Your furry friend may not be prone to tooth cavities like human beings, but plaque build-up can turn into tartar which can lead to tooth decay or mouth cancer. In worse case scenarios, if the infection is left untreated, the bacteria could affect your dog’s heart, liver or kidneys. Most dog owners overlook the issue of regularly cleaning their dog’s teeth oblivious of the fact that they can also suffer from gum inflammation (gingivitis) which could develop into a serious issue. Starting early dog dental care will not only keep your pet happy, but it will also prevent emergency trips to the vet. “So, how do I clean my dog’s teeth?” Here are the top seven tips to clean your dog’s teeth and make it a fun activity.
1. Raw Bones Do the Work Naturally
Raw bones will clean your dogs’ teeth while also serving as food. Cooked bones have a tendency to splinter and your dog could try to swallow it without chewing, or it could get stuck on the gums. Gnawing on raw bones helps to scrape off plaque and other dirt. Consider using softer bones such as knucklebone and avoid harder bones from steak or rib as they could fracture your dog’s teeth.
2. Chew Toys Are Good Alternatives
Just like raw bones, chew toys are long-lasting nylon or rubber chews that don’t contain calories. They also do the job well considering that dogs love chewing. You can try to introduce the chew toys after a meal to help remove food particles, hence cleaning the teeth.
3. Find a Good Toothbrush and Toothpaste That Your Dog likes
When it comes to a toothbrush, get the one that best suits your dog, with an emphasis on soft bristles. Different toothbrushes are better for different dogs. Usually, the type of toothbrush you choose will depend on the size of your dog, your dog’s mouth and teeth.
For bigger dogs, go for the multi-dimensional toothbrushes with two toothbrush heads to clean both the front and back of the teeth simultaneously. Smaller dogs will do well with slim toothbrushes because they have smaller mouths and smaller teeth. On the other hand, explore different toothpaste flavors to find one that your dog likes.
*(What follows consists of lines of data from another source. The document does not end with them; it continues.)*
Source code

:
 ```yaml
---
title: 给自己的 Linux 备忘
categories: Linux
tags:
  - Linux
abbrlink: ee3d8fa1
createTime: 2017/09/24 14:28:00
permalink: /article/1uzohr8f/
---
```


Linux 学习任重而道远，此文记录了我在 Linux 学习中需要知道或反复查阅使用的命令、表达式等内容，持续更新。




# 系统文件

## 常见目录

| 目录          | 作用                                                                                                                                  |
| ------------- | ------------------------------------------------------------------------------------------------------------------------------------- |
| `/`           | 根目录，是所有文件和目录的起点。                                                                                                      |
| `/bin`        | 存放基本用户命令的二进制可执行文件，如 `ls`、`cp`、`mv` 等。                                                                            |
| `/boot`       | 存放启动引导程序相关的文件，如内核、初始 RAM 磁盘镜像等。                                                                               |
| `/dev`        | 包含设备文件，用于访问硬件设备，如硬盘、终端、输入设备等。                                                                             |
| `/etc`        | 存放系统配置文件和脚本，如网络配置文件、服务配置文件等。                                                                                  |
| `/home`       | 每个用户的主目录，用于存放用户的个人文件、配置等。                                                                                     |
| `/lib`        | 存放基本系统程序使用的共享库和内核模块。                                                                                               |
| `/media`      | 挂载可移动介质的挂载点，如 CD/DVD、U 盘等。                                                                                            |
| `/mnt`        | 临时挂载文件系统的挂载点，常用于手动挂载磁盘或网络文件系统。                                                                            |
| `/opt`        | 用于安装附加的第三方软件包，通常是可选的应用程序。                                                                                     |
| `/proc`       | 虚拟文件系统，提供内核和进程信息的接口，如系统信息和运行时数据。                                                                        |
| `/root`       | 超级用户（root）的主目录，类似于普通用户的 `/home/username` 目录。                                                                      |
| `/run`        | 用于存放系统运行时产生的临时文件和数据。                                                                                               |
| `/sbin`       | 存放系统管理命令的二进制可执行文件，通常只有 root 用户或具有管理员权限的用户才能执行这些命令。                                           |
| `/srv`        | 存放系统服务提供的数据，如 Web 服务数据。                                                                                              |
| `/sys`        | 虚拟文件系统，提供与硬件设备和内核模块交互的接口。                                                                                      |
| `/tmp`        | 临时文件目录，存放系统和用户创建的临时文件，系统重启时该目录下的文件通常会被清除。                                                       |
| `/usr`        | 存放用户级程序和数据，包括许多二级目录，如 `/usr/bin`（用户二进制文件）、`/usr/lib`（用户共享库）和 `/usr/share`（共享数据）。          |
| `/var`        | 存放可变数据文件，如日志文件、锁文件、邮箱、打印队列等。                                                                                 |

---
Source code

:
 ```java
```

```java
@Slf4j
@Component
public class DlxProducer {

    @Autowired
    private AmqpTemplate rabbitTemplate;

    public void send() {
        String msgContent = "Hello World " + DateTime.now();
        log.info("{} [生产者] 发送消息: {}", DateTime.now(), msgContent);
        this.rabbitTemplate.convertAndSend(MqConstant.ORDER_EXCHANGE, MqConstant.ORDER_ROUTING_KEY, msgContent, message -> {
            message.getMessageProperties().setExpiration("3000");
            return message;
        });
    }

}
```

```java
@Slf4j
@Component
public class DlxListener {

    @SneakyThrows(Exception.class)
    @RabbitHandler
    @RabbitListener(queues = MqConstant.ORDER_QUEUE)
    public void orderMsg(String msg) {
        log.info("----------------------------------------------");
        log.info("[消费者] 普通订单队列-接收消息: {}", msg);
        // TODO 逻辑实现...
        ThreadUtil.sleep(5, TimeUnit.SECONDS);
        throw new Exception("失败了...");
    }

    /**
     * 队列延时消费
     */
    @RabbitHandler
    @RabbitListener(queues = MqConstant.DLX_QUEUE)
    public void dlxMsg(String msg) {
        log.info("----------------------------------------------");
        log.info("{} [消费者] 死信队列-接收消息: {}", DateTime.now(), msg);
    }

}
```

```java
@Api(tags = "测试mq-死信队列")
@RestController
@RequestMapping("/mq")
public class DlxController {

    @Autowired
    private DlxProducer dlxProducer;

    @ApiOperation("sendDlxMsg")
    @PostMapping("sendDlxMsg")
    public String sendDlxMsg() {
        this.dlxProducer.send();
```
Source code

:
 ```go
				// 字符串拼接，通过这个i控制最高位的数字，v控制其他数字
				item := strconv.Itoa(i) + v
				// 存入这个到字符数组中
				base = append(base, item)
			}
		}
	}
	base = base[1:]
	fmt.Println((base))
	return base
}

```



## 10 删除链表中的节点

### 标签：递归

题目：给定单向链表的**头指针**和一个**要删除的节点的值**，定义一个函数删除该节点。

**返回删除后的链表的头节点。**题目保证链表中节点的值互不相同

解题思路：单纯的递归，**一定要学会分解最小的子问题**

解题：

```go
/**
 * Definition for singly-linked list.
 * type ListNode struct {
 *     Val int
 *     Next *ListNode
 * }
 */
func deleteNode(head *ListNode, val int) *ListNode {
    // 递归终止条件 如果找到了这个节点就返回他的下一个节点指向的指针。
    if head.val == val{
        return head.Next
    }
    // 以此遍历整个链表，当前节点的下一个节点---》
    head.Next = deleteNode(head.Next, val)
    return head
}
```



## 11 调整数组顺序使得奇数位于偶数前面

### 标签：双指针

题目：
Dogs ingest toothpaste since they don’t know how to spit, therefore, avoid using regular toothpaste that contains fluoride because it’s toxic. When introducing it, let your dog taste a bit of the toothpaste and see how they will react before you start using it.
4. Introduce the Brushing Routine Early and Stick to It
Dogs are not used to their teeth being brushed and it can be tough at first, especially if they are older. The easiest option is to start when they are a puppy unless you adopted a dog that’s already grown. Nevertheless, you should start early but gradually so that the dog doesn’t feel threatened. Make sure you stick to the routine once the dog becomes comfortable. To make it fun, you can associate teeth brushing with a fun activity such as playing catch with the toothbrush. This registers the toothbrush as a fun item and the dog will be more receptive.
5. Use a Reward
A treat will always leave your dog happy and looking forward to the next task. Rewards vary and a show of affection and other treats, plus positive affirmations will do the trick. Make it a habit to shower praises on your dog after every brushing session.
6. Use Plaque Fighting Additives
If your dog doesn’t appreciate their teeth being touched, you can use water additives that help fight off plaque build-up. There are a variety of products you can use and it’s a good idea to get recommendations from your vet on the most suitable water additive. However, this method isn’t enough to prevent teeth complications. One way or another, you should try a different approach that makes your dog comfortable.
7. Avoid Starchy Chews
Most of the commercially available chew bones are made of starches like corn, rice flour or potato. Their biggest disadvantage is that they tend to be sticky compared to dried meat chews. This could further damage their teeth instead of protecting them. In addition to that, the ingredients used might not be good for your dog’s health.
Make regular appointments with a professional vet for routine dog dental care. Their oral health is just as important as any other health check if you want to prevent bad breath, fractured teeth, and tooth decay. Professional cleaning is a guaranteed solution for your dog’s teeth but it can be quite expensive. However, trying these tips can build a good relationship between you and your dog while ensuring a healthy mouth.